Financial highlights for the first quarter of KOEI TECMO Holdings’ fiscal year ending March 2017 reveal a robust revenue increase and strong profitability across most segments. Net sales rose 12.9 % year‑over‑year to ¥38,332 million, driven primarily by the entertainment segment, which grew 16.2 % to ¥34,713 million; pachislot & pachinko sales increased modestly by 0.8 % to ¥1,788 million, while amusement facilities and real‑estate segments contracted 18.3 % and 2.9 %, respectively. Operating income surged 70.6 % to ¥11,069 million, with the entertainment division contributing 89.5 % of this gain. Net income fell 46.7 % to ¥10,855 million, largely due to a 58.6 % decline in income before taxes and minority interests. On the balance‑sheet side, total assets contracted from ¥110.9 billion to ¥97.3 billion, largely driven by a reduction in current assets and investment securities. Current liabilities fell sharply from ¥10.6 billion to ¥4.9 billion, reflecting lower trade payables and accrued bonuses. Shareholders’ equity decreased from ¥99.0 billion to ¥94.7 billion, with retained earnings declining from ¥60.0 billion to ¥55.6 billion. Net assets fell from ¥98.7 billion to ¥91.0 billion, and accumulated other comprehensive income shifted from a negative ¥523 million to a positive ¥3.9 billion, largely due to foreign‑currency translation adjustments. The data cover Japan‑based operations for the fiscal year ending March 2016, with quarterly figures reported as of June 30 2016. The report aggregates consolidated financial statements without detailing survey methodology, relying instead on standard accounting disclosures.

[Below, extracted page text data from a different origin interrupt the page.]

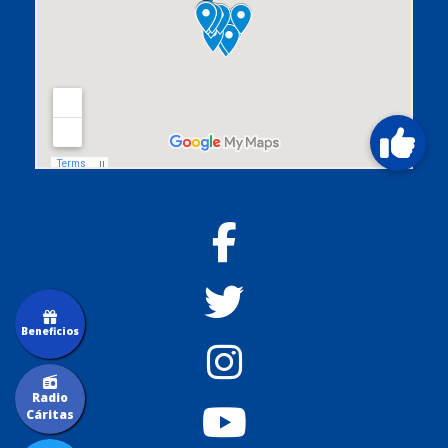
Beneficios
Radio
Cáritas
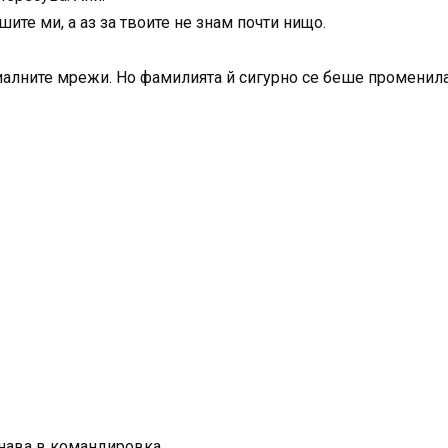
ите ми, а аз за твоите не знам почти нищо.
иалните мрежи. Но фамилията й сигурно се беше променила 
инава в командировка.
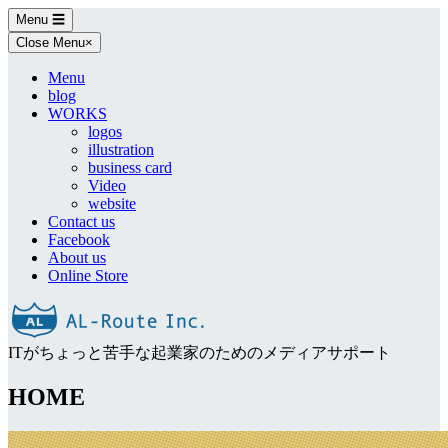
Skip
Menu
☰
to
Close Menu
×
content
Menu
blog
WORKS
logos
illustration
business card
Video
website
Contact us
Facebook
About us
Online Store
ITがちょっと苦手な起業家のためのメディアサポート
HOME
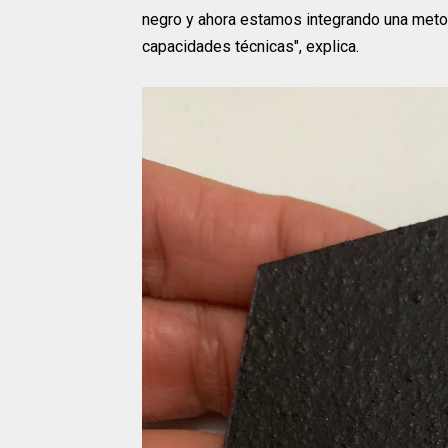
negro y ahora estamos integrando una meto
capacidades técnicas", explica.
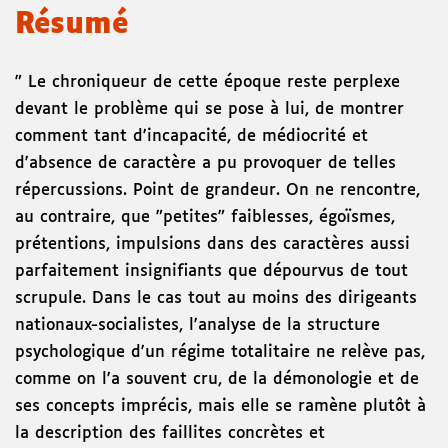
Résumé
" Le chroniqueur de cette époque reste perplexe
devant le problème qui se pose à lui, de montrer
comment tant d'incapacité, de médiocrité et
d'absence de caractère a pu provoquer de telles
répercussions. Point de grandeur. On ne rencontre,
au contraire, que "petites" faiblesses, égoïsmes,
prétentions, impulsions dans des caractères aussi
parfaitement insignifiants que dépourvus de tout
scrupule. Dans le cas tout au moins des dirigeants
nationaux-socialistes, l'analyse de la structure
psychologique d'un régime totalitaire ne relève pas,
comme on l'a souvent cru, de la démonologie et de
ses concepts imprécis, mais elle se ramène plutôt à
la description des faillites concrètes et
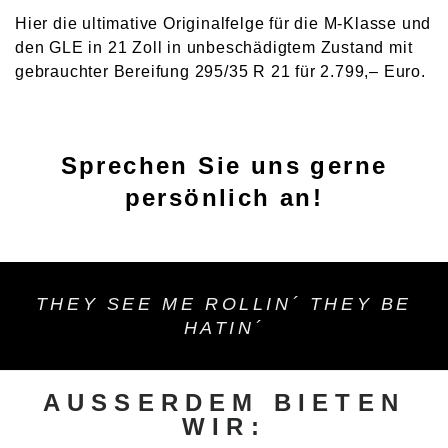
Hier die ultimative Originalfelge für die M-Klasse und
den GLE in 21 Zoll in unbeschädigtem Zustand mit
gebrauchter Bereifung 295/35 R 21 für 2.799,– Euro.
Sprechen Sie uns gerne
persönlich an!
THEY SEE ME ROLLIN´ THEY BE
HATIN´
AUSSERDEM BIETEN W
IR:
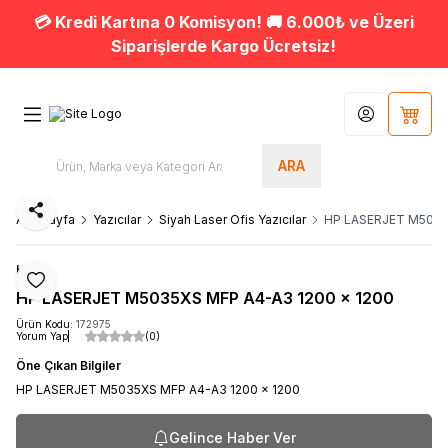
💳 Kredi Kartına 0 Komisyon! 🚚 6.000₺ ve Üzeri
Siparişlerde Kargo Ücretsiz!
Hesabım
Sepet
ARA
Paylaş
Ana Sayfa
Yazıcılar
Siyah Laser Ofis Yazıcılar
HP LASERJET M5035
HP
Favoriye Ekle
HP LASERJET M5035XS MFP A4-A3 1200 x 1200
Ürün Kodu:
172975
Yorum Yap
(0)
Öne Çıkan Bilgiler
HP LASERJET M5035XS MFP A4-A3 1200 x 1200
Gelince Haber Ver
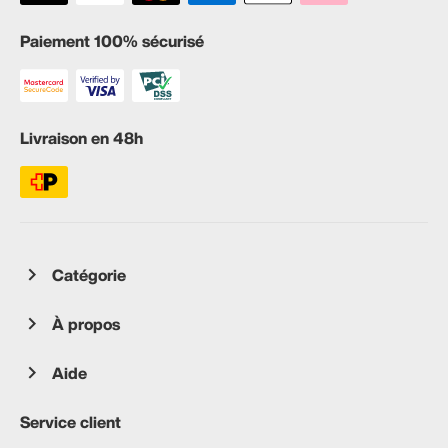
Paiement 100% sécurisé
Livraison en 48h
Catégorie
À propos
Aide
Service client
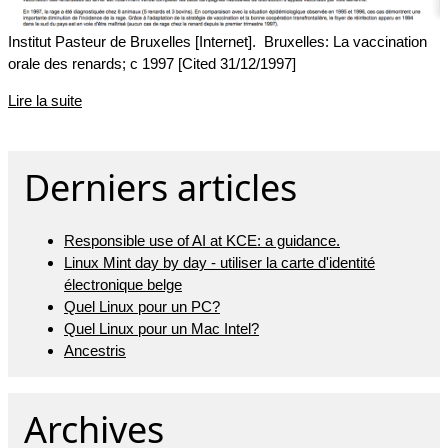
Institut Pasteur de Bruxelles [Internet]. Bruxelles: La vaccination
orale des renards; c 1997 [Cited 31/12/1997]
Lire la suite
Derniers articles
Responsible use of AI at KCE: a guidance.
Linux Mint day by day - utiliser la carte d'identité
électronique belge
Quel Linux pour un PC?
Quel Linux pour un Mac Intel?
Ancestris
Archives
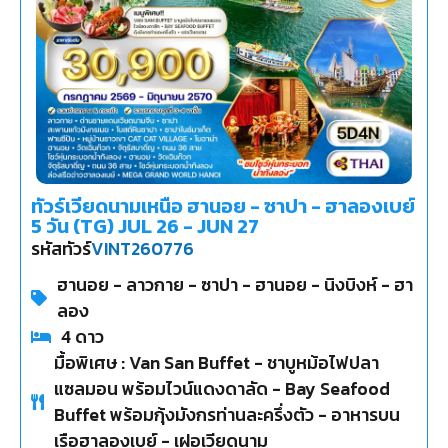
ทัวร์เวียดนามเหนือ ฮานอย - ซาปา - ฮาลองเบย์
5 วัน (TG) JUL 26 - JUN 27
รหัสทัวร์
VINT260776
ฮานอย - ลาวกาย - ซาปา - ฮานอย - นิงบิงห์ - ฮา
ลอง
4
ดาว
มื้อพิเศษ : Van San Buffet - ชาบูหม้อไฟปลา
แซลมอน พร้อมไวน์แดงดาลัด - Bay Seafood
Buffet พร้อมกุ้งมังกรท่านละครึ่งตัว - อาหารบน
เรือฮาลองเบย์ - เฝอเวียดนาม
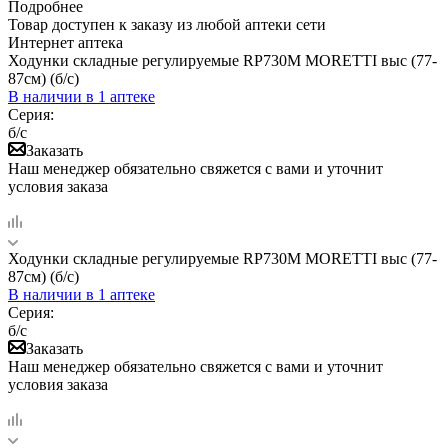
Подробнее
Товар доступен к заказу из любой аптеки сети
Интернет аптека
Ходунки складные регулируемые RP730M MORETTI выс (77-
87см) (б/с)
В наличии
в 1 аптеке
Серия:
б/с
Заказать
Наш менеджер обязательно свяжется с вами и уточнит
условия заказа
Ходунки складные регулируемые RP730M MORETTI выс (77-
87см) (б/с)
В наличии
в 1 аптеке
Серия:
б/с
Заказать
Наш менеджер обязательно свяжется с вами и уточнит
условия заказа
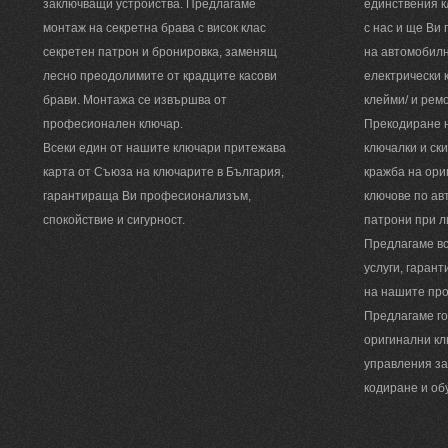
заключващи устройства. Предлагаме
единствения к
монтаж на секретна брава с висок клас
с нас и ще Ви
секретен патрон и бронировка, заменящ
на автомобилн
лесно преодолимите от крадците касови
електрически к
брави. Монтажа се извършва от
клейми/ и рем
професионален ключар.
Прекодиране н
Всеки един от нашите ключари притежава
ключалки и ск
карта от Съюза на ключарите в България,
кражба на ори
гарантираща Ви професионализъм,
ключове по ав
спокойствие и сигурност.
патрони при л
Предлагаме вс
услуги, гаран
на нашите пр
Предлагаме г
оригинални кл
управления за
кодиране и об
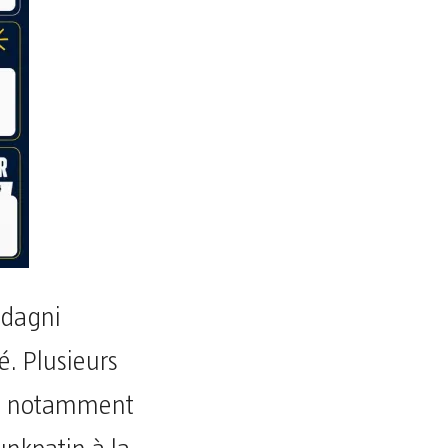
adagni
é. Plusieurs
es, notamment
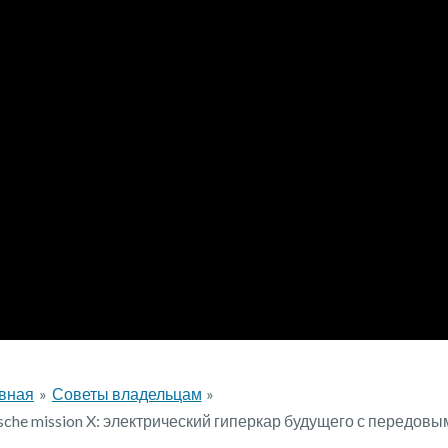
вная
Советы владельцам
sche mission X: электрический гиперкар будущего с передов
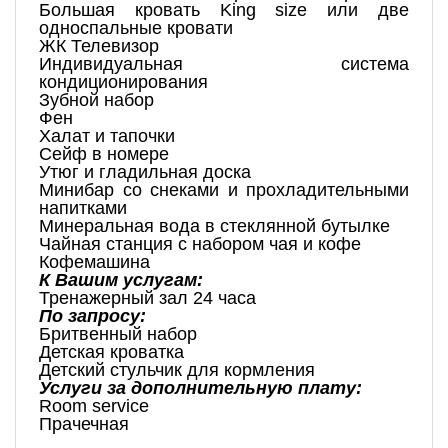
Большая кровать King size или две
односпальные кровати
ЖК Телевизор
Индивидуальная система
кондиционирования
Зубной набор
Фен
Халат и тапочки
Сейф в номере
Утюг и гладильная доска
Минибар со снеками и прохладительными
напитками
Минеральная вода в стеклянной бутылке
Чайная станция с набором чая и кофе
Кофемашина
К Вашим услугам:
Тренажерный зал 24 часа
По запросу:
Бритвенный набор
Детская кроватка
Детский стульчик для кормления
Услуги за дополнительную плату:
Room service
Прачечная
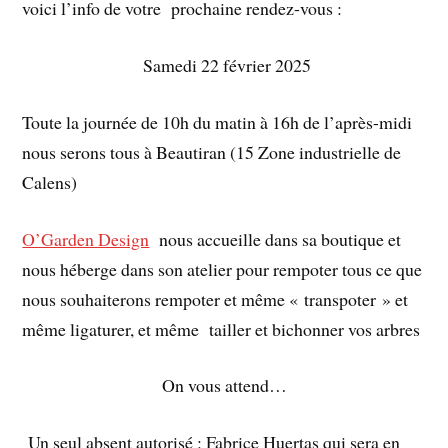
voici l’info de votre prochaine rendez-vous :
Samedi 22 février 2025
Toute la journée de 10h du matin à 16h de l’après-midi
nous serons tous à Beautiran (
15 Zone industrielle de
Calens)
O’Garden Design
nous accueille dans sa boutique et
nous héberge dans son atelier pour rempoter tous ce que
nous souhaiterons rempoter et même « transpoter » et
même ligaturer, et même tailler et bichonner vos arbres
On vous attend…
Un seul absent autorisé : Fabrice Huertas qui sera en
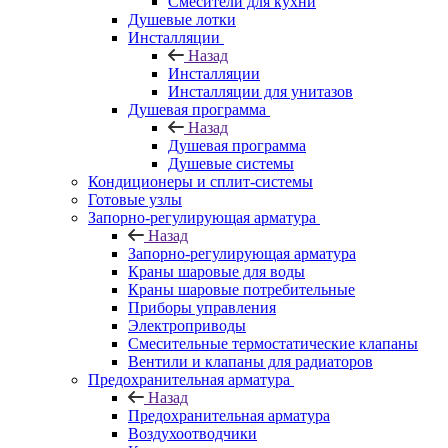
Смесители для кухни
Душевые лотки
Инсталляции
Назад
Инсталляции
Инсталляции для унитазов
Душевая программа
Назад
Душевая программа
Душевые системы
Кондиционеры и сплит-системы
Готовые узлы
Запорно-регулирующая арматура
Назад
Запорно-регулирующая арматура
Краны шаровые для воды
Краны шаровые потребительные
Приборы управления
Электроприводы
Смесительные термостатические клапаны
Вентили и клапаны для радиаторов
Предохранительная арматура
Назад
Предохранительная арматура
Воздухоотводчики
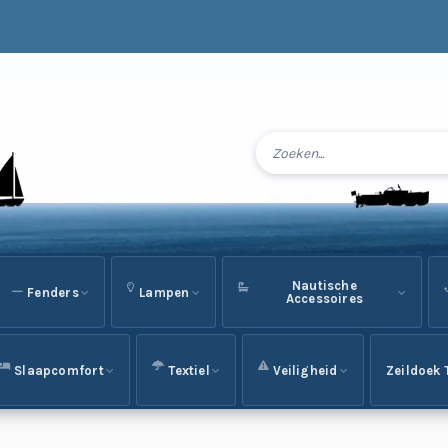
Nautische
Fenders
Lampen
Accessoires
Slaapcomfort
Textiel
Veiligheid
Zeildoek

Financial highlights for the third quarter of fiscal year 2012 demonstrate robust growth across Tecmo Koei Holdings’ core segments. Net sales rose to ¥35,525 million from ¥32,081 million in the prior year, a 6.5% increase that exceeded the forecasted 9.8%. Gross profit climbed to ¥13,489 million, up 11.8% year‑on‑year, while operating income surged to ¥5,758 million, a 38.3% rise driven largely by the Game Software segment, which contributed ¥4,797 million in operating profit—an 83.6% jump from the previous year’s ¥2,336 million. Online & Mobile sales increased modestly to ¥5,635 million, though operating income in that segment fell 44.2% to ¥1,034 million due to higher marketing costs. Media & Rights experienced a 98% increase in operating income, moving from a loss of ¥109 million to a profit of ¥157 million. Pachislot & Pachinko and Amusement Facilities also posted gains, with operating incomes of ¥551 million (84.0% increase) and ¥128 million (15.6% increase), respectively. Net income for the quarter reached ¥4,640 million, a 291.7% increase over the prior year’s ¥666 million, reflecting higher operating margins and favorable tax treatment. The company’s balance sheet strengthened, with total assets rising to ¥59,921 million and shareholders’ equity increasing to ¥79,070 million. Current assets grew from ¥25,836 million to ¥22,033 million, while current liabilities fell from ¥9,220 million to ¥5,691 million, improving liquidity. Investment securities expanded significantly, contributing to the asset growth. The report covers Japan‑based operations for FY2012, with data presented in millions of yen. Key metrics are derived from consolidated financial statements and segment reporting, offering a comprehensive view of performance trends across gaming software, online/mobile, media rights, and amusement sectors.